__WRITTEN TASK__: Please output the lines of the data below as a JSON list of strings, one string per line, starting with the line that contains "pose: elev=20.6 azim=270.2" and going on through the line that contains "Dot at: (201, 274)". Leave out any blank lines.

-- START DATA LISTING --

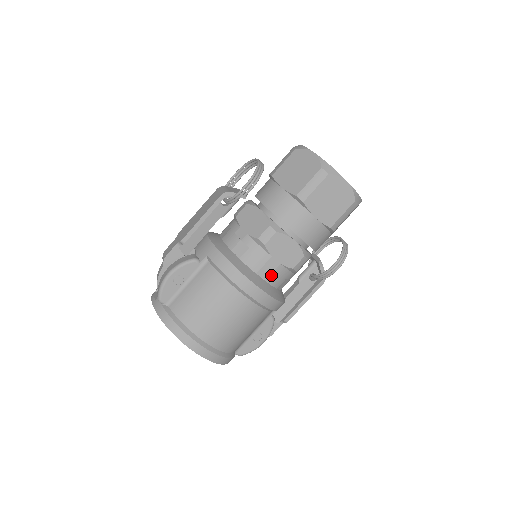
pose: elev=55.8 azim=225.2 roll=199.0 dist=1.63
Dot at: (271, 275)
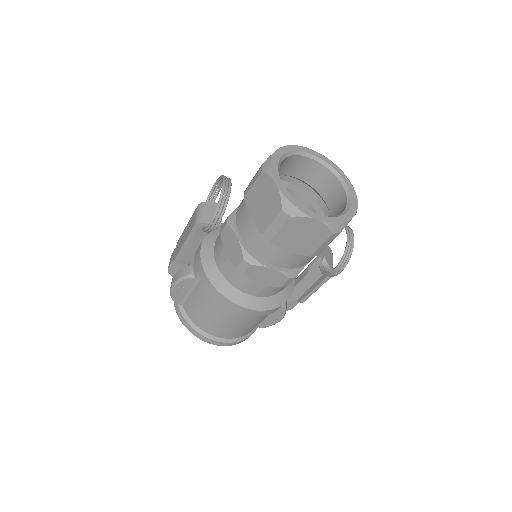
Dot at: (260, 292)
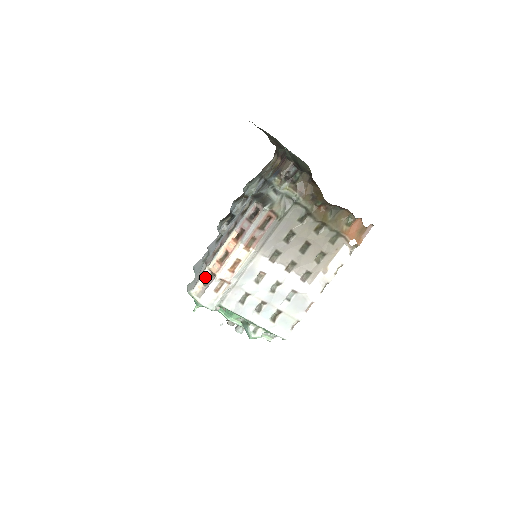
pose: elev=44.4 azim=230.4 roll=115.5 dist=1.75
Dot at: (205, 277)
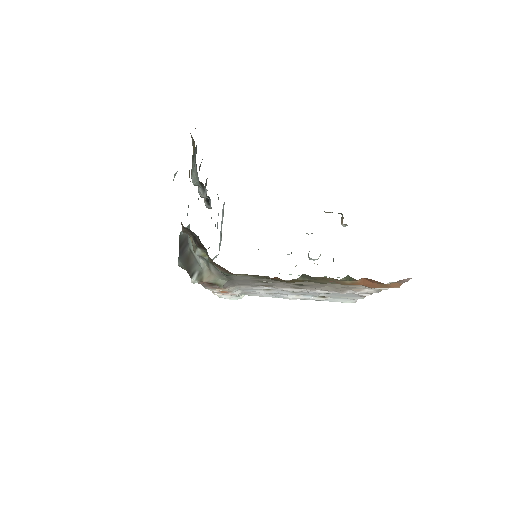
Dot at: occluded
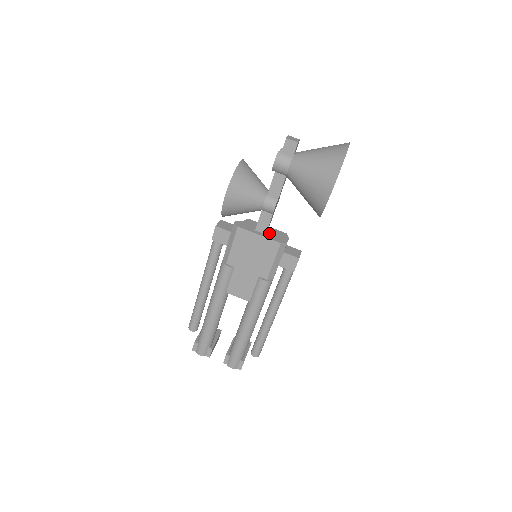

-- END DATA LISTING --
-- START DATA LISTING --

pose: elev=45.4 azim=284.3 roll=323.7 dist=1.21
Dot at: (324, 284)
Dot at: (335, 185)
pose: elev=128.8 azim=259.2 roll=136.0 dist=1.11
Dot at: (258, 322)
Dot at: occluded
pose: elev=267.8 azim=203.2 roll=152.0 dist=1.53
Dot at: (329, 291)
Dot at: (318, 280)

-- END DATA LISTING --
-- START DATA LISTING --

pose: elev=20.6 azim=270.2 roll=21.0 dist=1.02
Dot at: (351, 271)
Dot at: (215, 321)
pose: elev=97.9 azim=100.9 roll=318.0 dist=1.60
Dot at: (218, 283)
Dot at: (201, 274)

-- END DATA LISTING --

__OUTPUT__:
[
  "pose: elev=20.6 azim=270.2 roll=21.0 dist=1.02",
  "Dot at: (351, 271)",
  "Dot at: (215, 321)",
  "pose: elev=97.9 azim=100.9 roll=318.0 dist=1.60",
  "Dot at: (218, 283)",
  "Dot at: (201, 274)"
]